Sigmoid Function
The Sigmoid function σ(x) = 1/(1+e^(-x)) maps any value to the range (0, 1) – historically important as activation function, today primarily for binary classification.
Sigmoid maps values to 0-1 – the classic activation function for binary classification, replaced by ReLU in hidden layers due to vanishing gradients.
Explanation
Sigmoid was the first popular activation function in neural networks. Today it's mainly used as output activation for binary classification (probability 0-1). In hidden layers, it was replaced by ReLU.
Marketing Relevance
Fundamental for understanding neural networks and logistic regression.
Origin & History
The logistic function was described by Pierre François Verhulst in 1838. In neural networks, sigmoid dominated until around 2010. With ReLU (2010+), it became clear that sigmoid causes vanishing gradients in deep nets.

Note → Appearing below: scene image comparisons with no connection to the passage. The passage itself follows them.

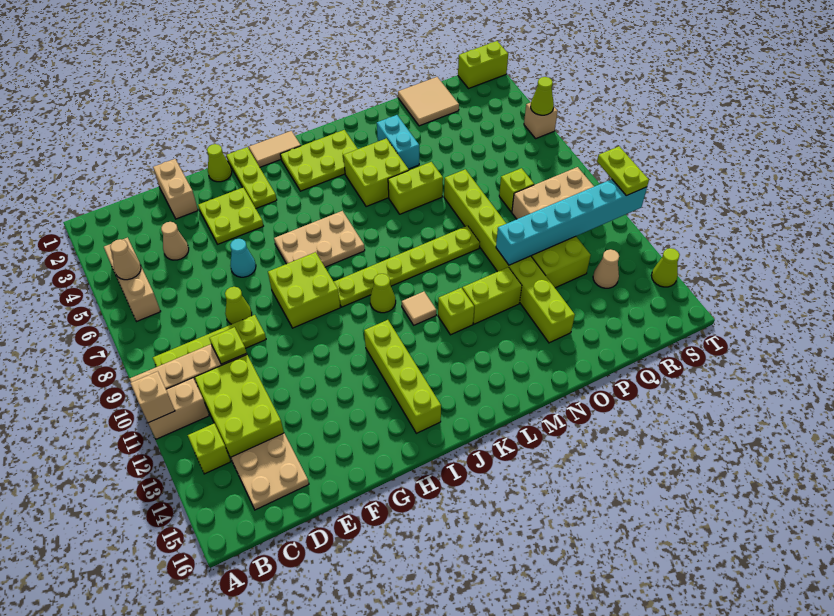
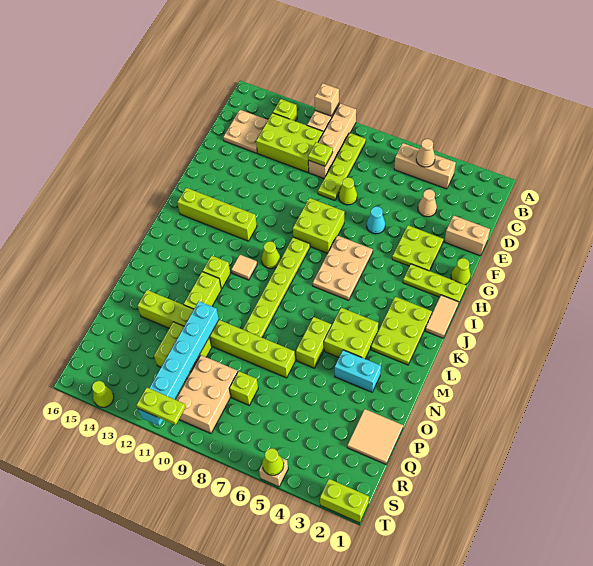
tan cone R13 level 1 -> none
lime brick S1:T1 level 1 -> lime brick T1:T2 level 1

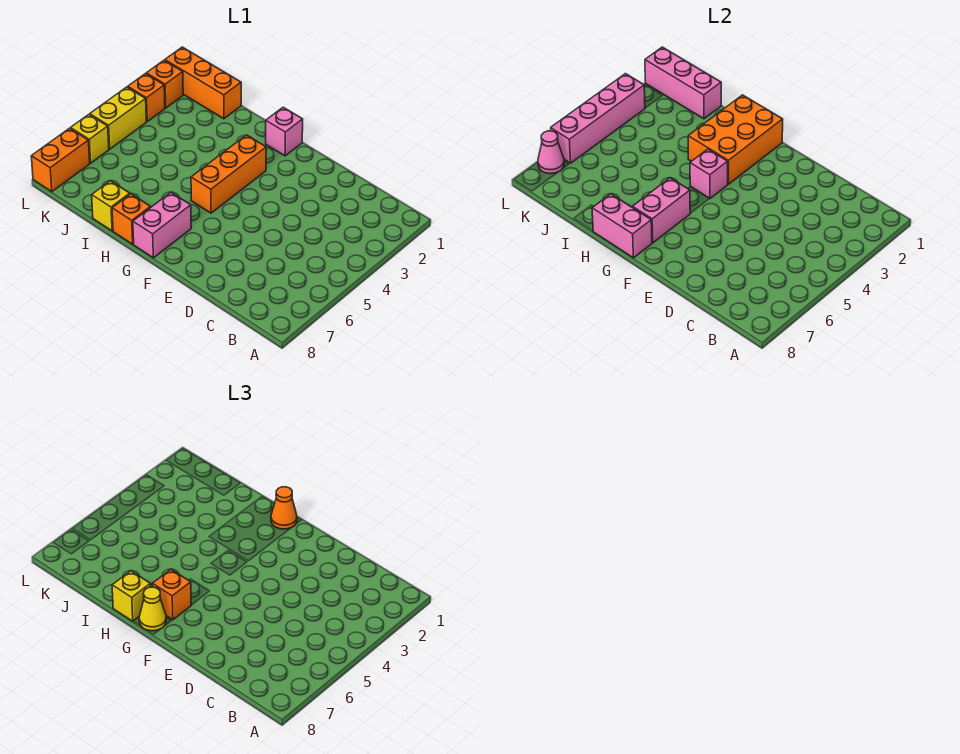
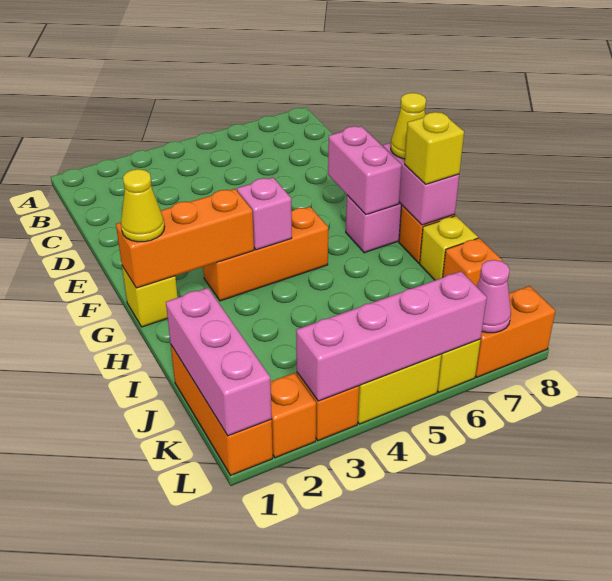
pink brick G1 level 1 -> yellow brick G1 level 1
orange brick G1:H3 level 2 -> orange brick G1:G3 level 2
orange cone G1 level 3 -> yellow cone G1 level 3
pink brick G6:G7 level 2 -> pink brick F7:G7 level 2
orange brick G7 level 3 -> orange brick J8 level 1

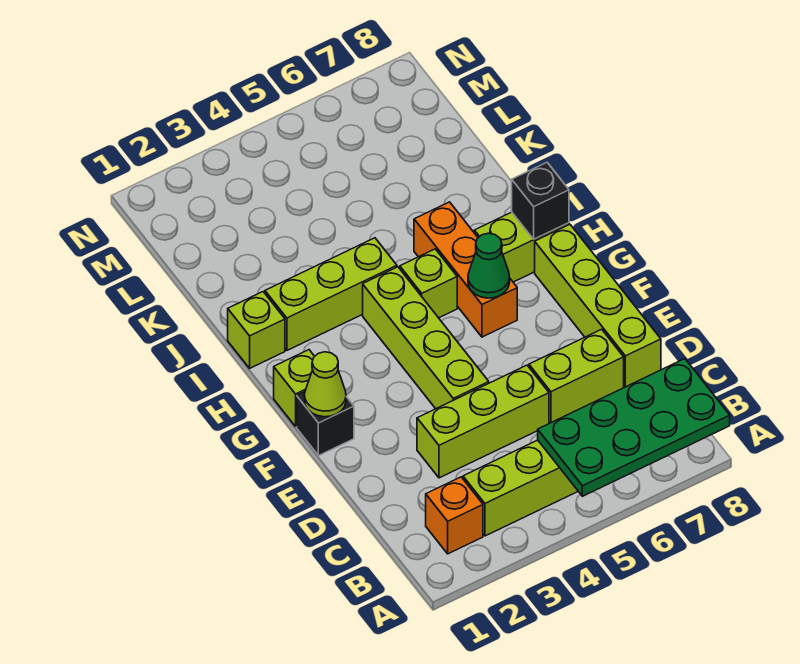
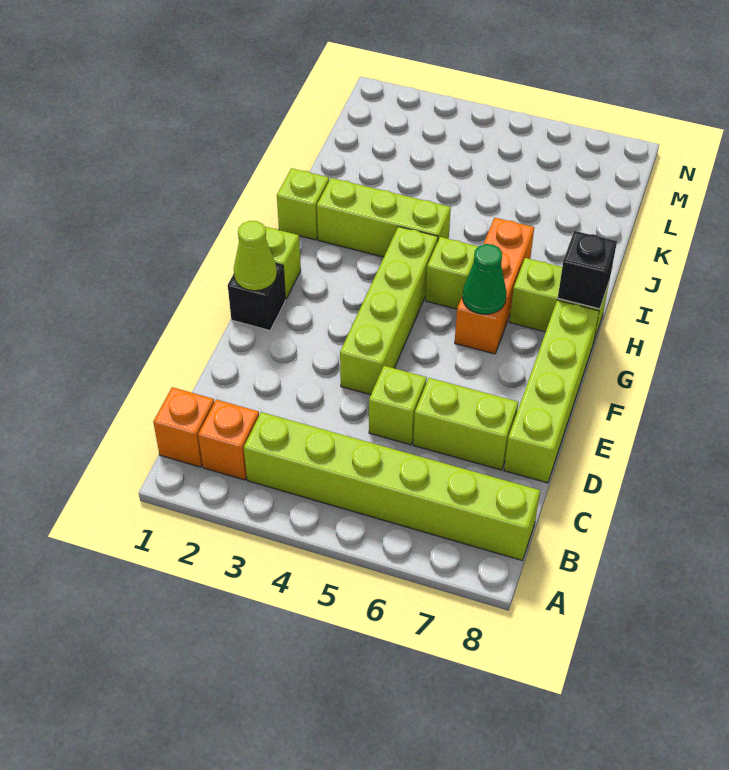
green plate A5:B8 level 2 -> none
none -> orange brick B1 level 1
lime brick D3:D5 level 1 -> lime brick D5 level 1

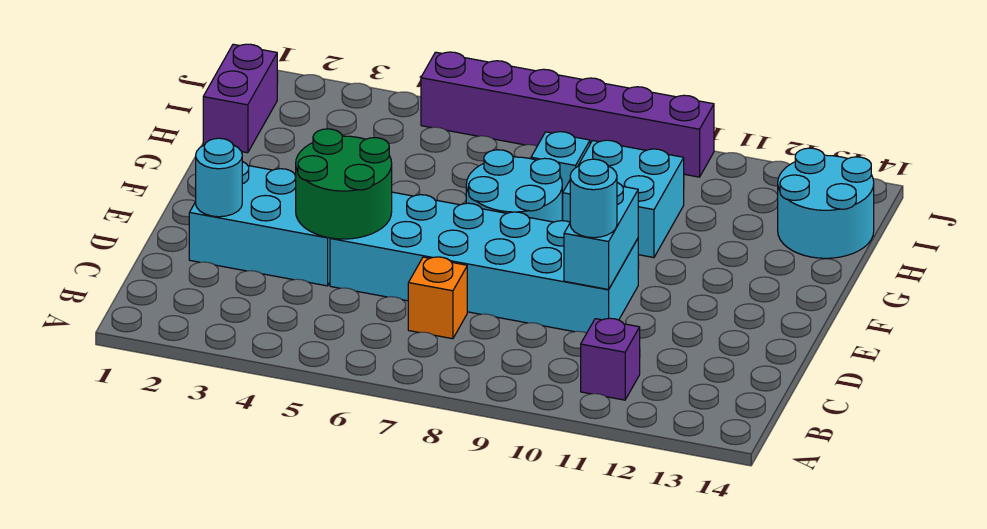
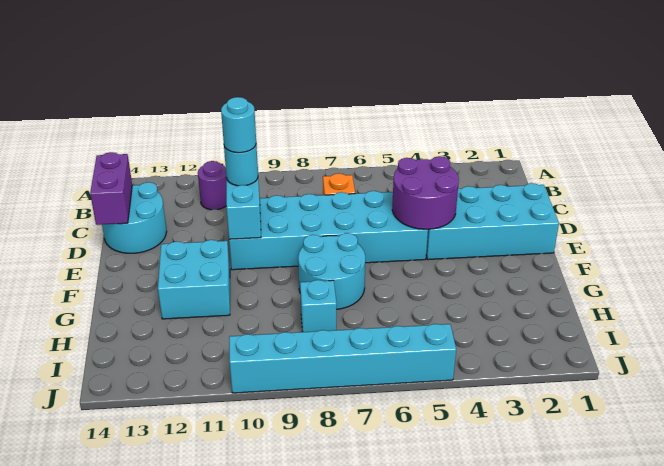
purple brick B11 level 1 -> purple round brick B11 level 1
cyan brick D2:E4 level 1 -> cyan brick D1:E4 level 1
cyan round brick D2 level 2 -> cyan round brick D10 level 4
green round brick D4:E5 level 2 -> purple round brick D4:E5 level 2
cyan brick G9:H10 level 1 -> cyan brick F11:G12 level 1
purple brick H1:I1 level 1 -> purple brick C14:D14 level 2
cyan round brick H13:I14 level 1 -> cyan round brick C13:D14 level 1
purple brick J5:J10 level 1 -> cyan brick J5:J10 level 1

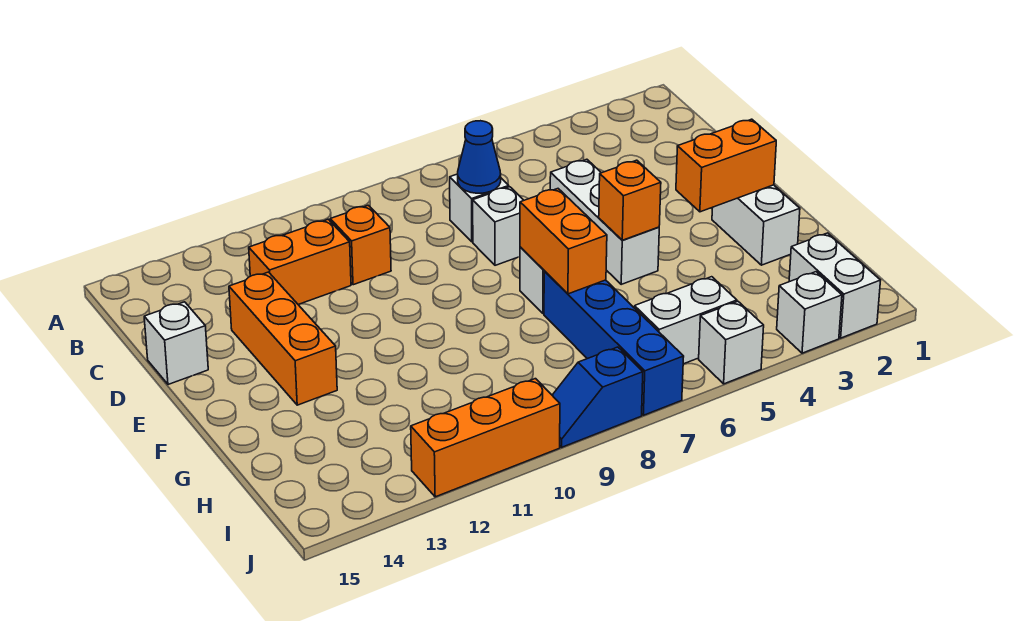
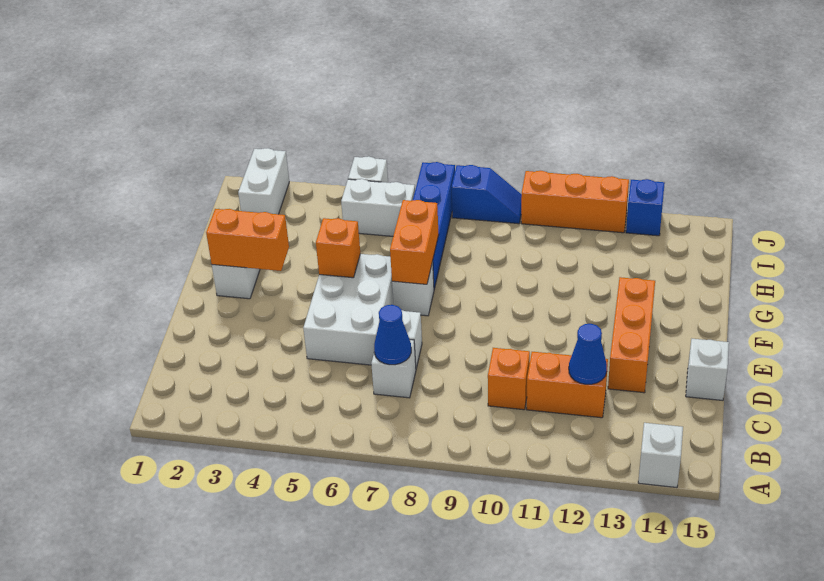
none -> blue cone C12 level 2
white brick D5:F5 level 1 -> white brick D5:F6 level 1
white brick J3 level 1 -> white brick A14 level 1
none -> blue brick J13 level 1

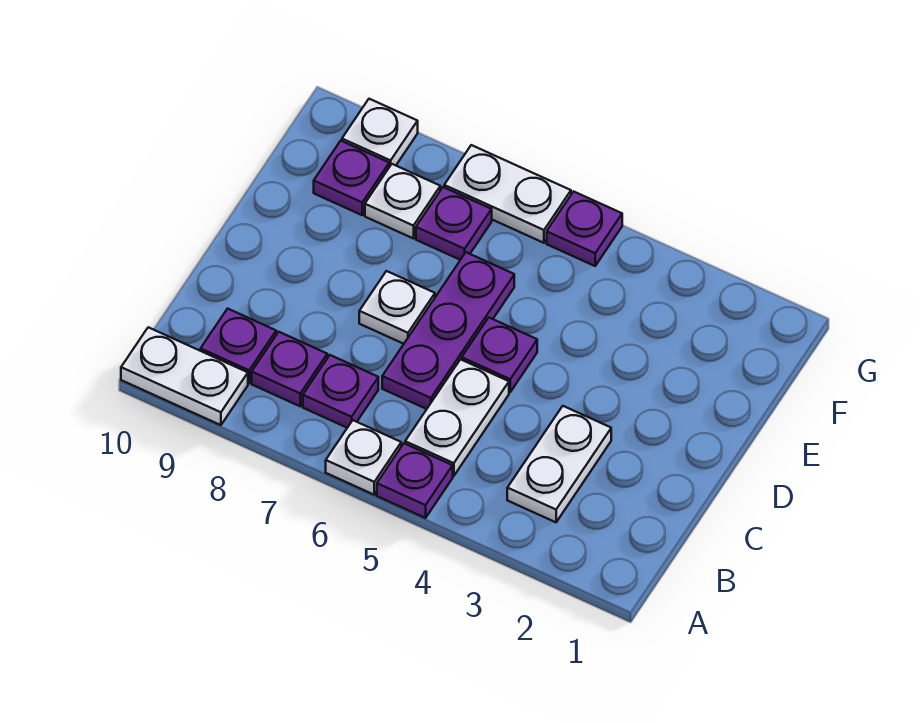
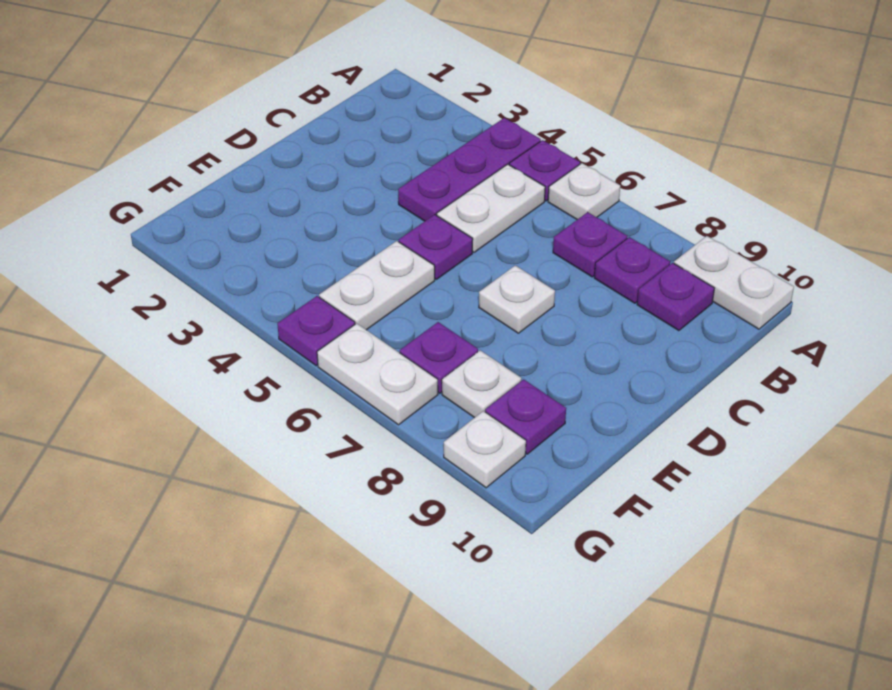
white plate B3:C3 level 1 -> white plate E5:F5 level 1
purple plate C6:E6 level 1 -> purple plate A4:C4 level 1

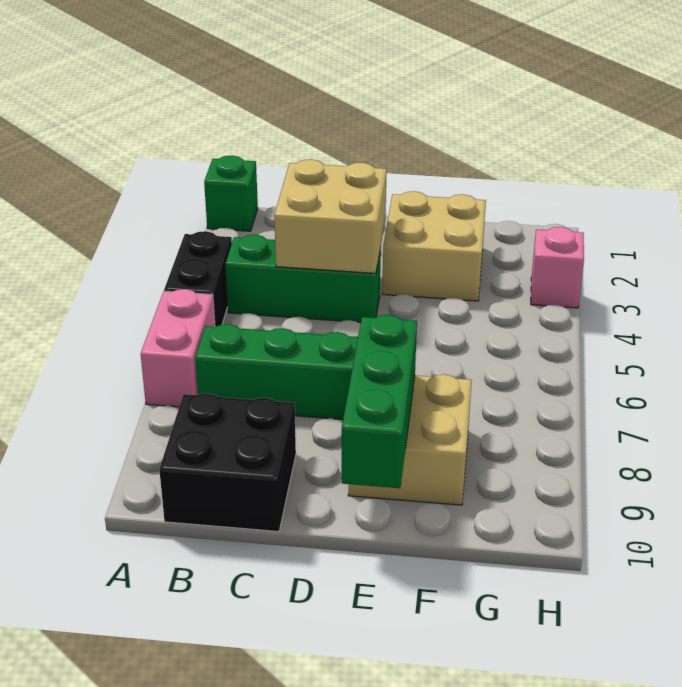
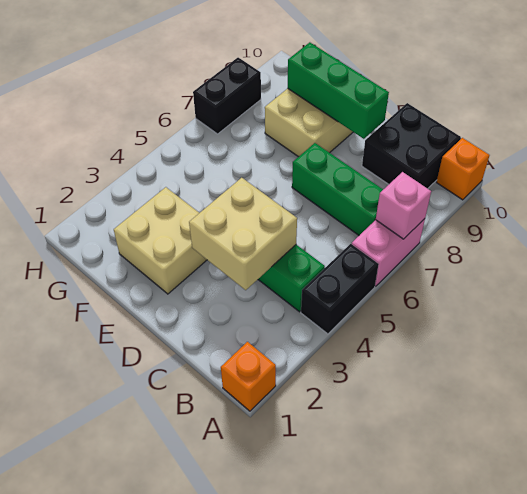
green brick A1 level 1 -> orange brick A1 level 1
none -> orange brick A10 level 1
green brick E8:E10 level 2 -> green brick D9:F9 level 2
pink brick H3 level 1 -> pink brick A7 level 2
none -> black brick H7:H8 level 1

Today only used as output layer for binary decisions.
Comparisons & Differences
Sigmoid Function vs. ReLU
Sigmoid saturates at extreme values (vanishing gradient); ReLU has no upper saturation and trains faster.
Sigmoid Function vs. Tanh
Sigmoid: output 0-1; Tanh: output -1 to +1 (zero-centered, often better in hidden layers). Both suffer from vanishing gradients.